La réponse a le mérite d’être claire.
« Vous n’avez jamais eu de relations sentimentales ? Au lycée par exemple ? »
« Non. Le lycée m’ennuyait. Les profs étaient cons, les élèves stupides. Et, j’ai sauté plusieurs années donc, j’avais 3 ans de différence avec les autres de ma classe. »
« Qu’est-ce que ça faisait d’être ainsi propulsé dans des années supérieures ? »

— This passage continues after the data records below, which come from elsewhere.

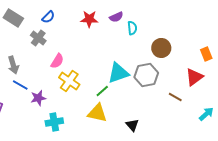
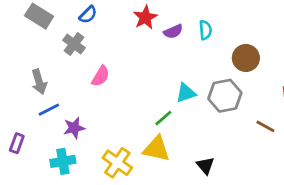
purple semicircle: (116, 17) -> (173, 31), moved
red star: (89, 19) -> (145, 17), turned -30
cyan triangle: (118, 73) -> (186, 93), size x0.7
yellow cross: (69, 81) -> (117, 163), moved
blue line: (20, 85) -> (49, 110), turned -56
cyan cross: (54, 122) -> (63, 161), moved

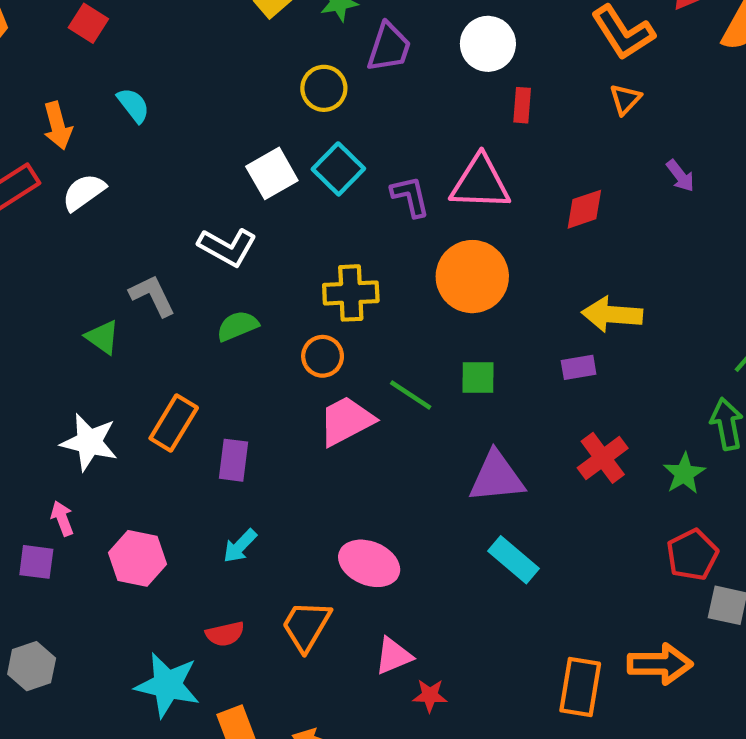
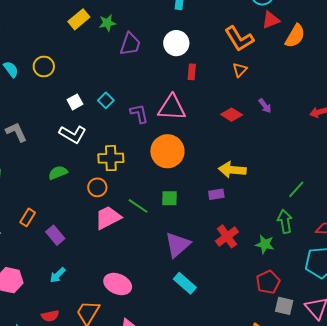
yellow circle: (324, 88) -> (44, 67), moved
cyan square: (338, 169) -> (106, 100), size x0.7
white square: (272, 173) -> (75, 102), size x0.7
red diamond: (584, 209) -> (232, 115), moved, turned 50
white L-shape: (227, 247) -> (73, 134), moved
gray L-shape: (152, 296) -> (16, 132), moved
orange rectangle: (174, 423) -> (28, 217), size x0.7
purple rectangle: (234, 460) -> (55, 235), turned -48
green star: (684, 474) -> (265, 244), turned -30
purple triangle: (497, 477) -> (178, 245), turned -36

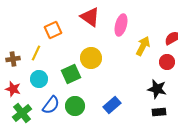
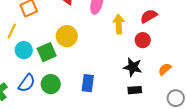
yellow arrow: (143, 46) -> (119, 24), turned -30
cyan circle: (39, 79) -> (24, 50), moved
blue rectangle: (112, 105) -> (88, 83), turned -42

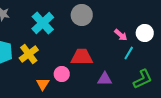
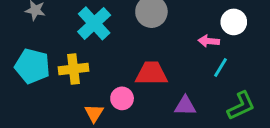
white circle: (145, 33) -> (234, 22), moved
pink arrow: (121, 35) -> (209, 41), turned 144
yellow cross: (29, 54) -> (74, 69), turned 30

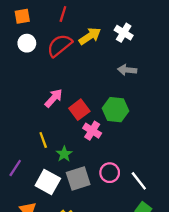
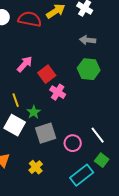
red semicircle: (59, 45) -> (30, 19), turned 50
green hexagon: (115, 110) -> (89, 69), moved
pink circle: (110, 173) -> (73, 143), moved
white square: (48, 182) -> (15, 125), moved

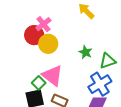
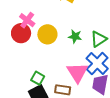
yellow circle: (48, 44) -> (47, 34), moved
pink triangle: (53, 76) -> (77, 72), moved, turned 35

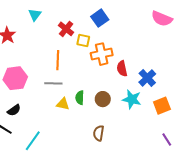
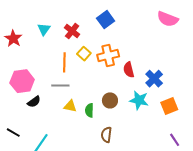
cyan triangle: (35, 15) -> (44, 29), moved
yellow square: (83, 41) -> (84, 54), moved, turned 32
green semicircle: (80, 98) -> (89, 110), moved
black semicircle: (14, 110) -> (34, 102), moved

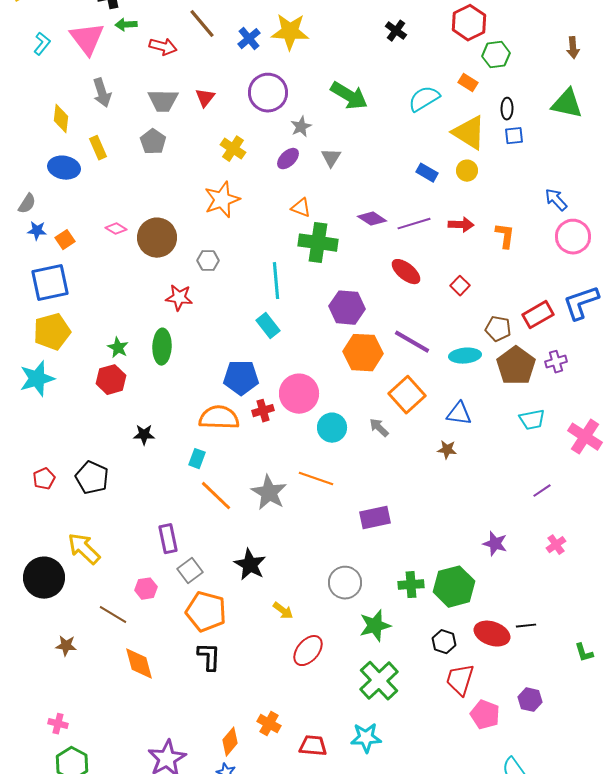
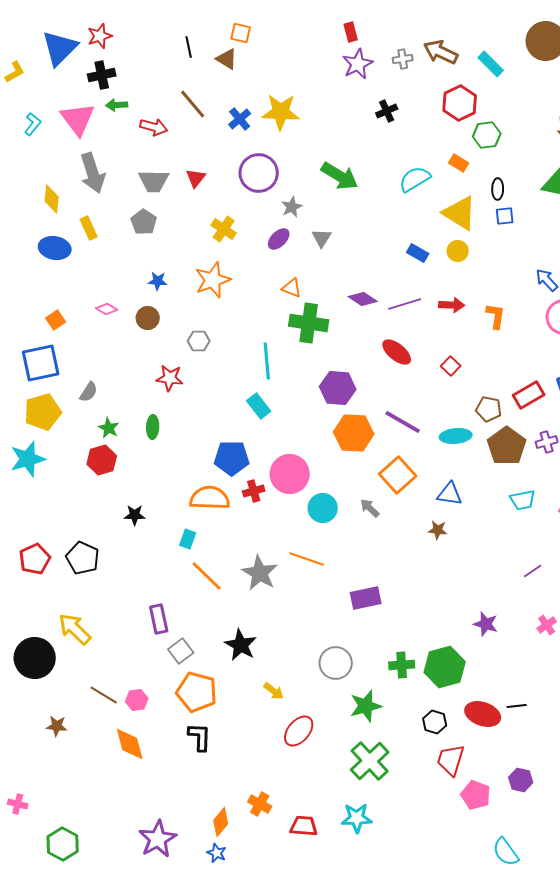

« Oh c’était bien. Ca voulait dire que j’allais passer moins de temps là. En fait, je voulais juste aller à la fac. Et si votre question est : est-ce que j’étais maltraité par les autres élèves, la réponse est non. Je corrigeais les profs, j’expliquais mieux qu’eux, ça faisait rire les autres. Une fois je dormais, le prof m’a envoyé au tableau pour m’humilier. J’ai récité l’entièreté de sa matière devant tout le monde. C’est lui qui s’est fait humilier. Je me suis pris une retenue mais, tous les élèves m’ont applaudi. Je défie le stéréotype du petit génie maltraité »
« Le lycée est souvent une période dont les gens veulent parler. Je vois que vous en avez un bon souvenir »
« Ouais, mais c’est surtout l’université que j’ai adorée. C’était tellement stimulant, intéressant. Même si j’étais plus jeune, je m’y suis vraiment senti comme chez moi. J’étais même premier de ma promotion. Mais c’est fini et maintenant je suis dans la vie réelle. »
« Cette période vous manque ? »
« Un peu mais, je considère que c’est un chapitre terminé. J’ai autre chose à faire désormais. Et puis, rien ne m’empêche de me taper des étudiants et de surveiller la littérature scientifique »
Au final, Maxwell passe l’heure à parler de lui. Son égo est satisfait et il n’aborde pas une seule fois la maladie qui plane sur sa lignée. Il décrit toute l’apathie qu’il a pour le genre humain ainsi que sa catégorisation entre les gens qu’il juge intéressants et ceux qui ne devraient même pas avoir le droit de parler. Quant à la spécialiste, elle apprécie ce patient et ses notes prennent plusieurs pages. D’autres ne tarderont pas à les rejoindre.
Sans s’en rendre compte, le médecin a révélé plusieurs choses le concernant. Qu’il est moins à l’aise avec la maladie qu’il le dit à sa mère, qu’il l’aime énormément et n’ose pas lui désobéir. Aussi qu’il a une haute estime de lui-même et considère les gens comme un bon moyen de lustrer son égo et comme des objets pour son plaisir personnel. De la même façon, son manque de maturité sentimentale est flagrante. Il a aussi démontré sa passion pour les sciences et l'apprentissage. Ces prémisses promettent une personnalité toute en relief.